Bruny Island is a piece of the real, raw Tasmania. The island is a 30 km drive south of Hobart and home to seals, penguins, oyster farms and Australia's southern most vineyard. Bruny is made up of the north and south islands that are connected by an isthmus, which I like to think of as a big spit-like natural bridge.
For around $25 you can drive onto the ferry from Kettering and drive onto the island within 15 minutes. This ferry wasn't quite like the one my Contiki bus boarded from Dover, England to Calais, France; it was more a get-on and get-off no frills vessel.
Nevertheless when you first drive onto Bruny Island it could be be mistaken for Any Country Area Australia. Driving along the coastline soon dispels this idea. When we reached The Neck, we climbed up the steep stairs to the lookout which offered spectacular views over the Adventure Bay and Isthmus Bay. A penguin rookery is located nearby in Adventure Bay, drawing tourists to gawk by the side of the road.
Bruny Island is well known for its oysters and you can even buy a half dozen for $12 at the local convenience store.
Driving along Adventure Bay Beach, we passed by Captain Cook's Landing Place. Captain Cook landed there in 1777 and now even the caravan park is named after him.
The winding unsealed road through South Bruny National Park enroute to Cape Bruny lighthouse is an incredibly beautiful drive. We rolled down our windows to breathe in the earthy forest smells, even the light rain couldn't ruin the drive.
Cape Bruny is known for one thing - the lighthouse which was built in 1838 by Tasmanian convicts to forewarn ships of the nearby cliffs. The family operated lighthouse was decommissioned in 1996. I couldn't imagine what life would have been like for the wife of the lighthouse operator who brought up five children there.

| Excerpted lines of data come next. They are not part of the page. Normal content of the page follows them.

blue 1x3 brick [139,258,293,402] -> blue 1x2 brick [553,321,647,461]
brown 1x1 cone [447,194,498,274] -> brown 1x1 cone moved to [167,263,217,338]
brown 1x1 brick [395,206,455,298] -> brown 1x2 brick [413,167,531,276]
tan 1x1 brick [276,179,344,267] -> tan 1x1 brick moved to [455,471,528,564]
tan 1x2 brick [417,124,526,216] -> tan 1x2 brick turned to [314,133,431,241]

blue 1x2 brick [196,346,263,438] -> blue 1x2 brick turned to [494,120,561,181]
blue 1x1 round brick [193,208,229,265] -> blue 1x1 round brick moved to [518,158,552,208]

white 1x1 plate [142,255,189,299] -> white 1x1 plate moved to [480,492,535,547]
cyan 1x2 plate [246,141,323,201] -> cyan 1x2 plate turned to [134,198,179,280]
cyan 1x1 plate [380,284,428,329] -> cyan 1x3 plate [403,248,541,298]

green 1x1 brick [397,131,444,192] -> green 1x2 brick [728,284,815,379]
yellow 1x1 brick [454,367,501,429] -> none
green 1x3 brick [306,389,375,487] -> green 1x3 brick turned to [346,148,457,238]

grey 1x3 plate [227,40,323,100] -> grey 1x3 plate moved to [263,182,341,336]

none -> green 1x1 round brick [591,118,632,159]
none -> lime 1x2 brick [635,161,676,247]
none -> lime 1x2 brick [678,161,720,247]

Wild rabbits hop around Cape Bruny and on Easter Sunday perhaps it was mildly appropriate to be surrounded by them. As I looked over the sea cliffs, the clouds parted to let in a little sunlight to the right of the lighthouse whilst a rainbow formed over to the left. Breathing in the sea air, I had to savour this special little Tasmanian moment before it disappeared.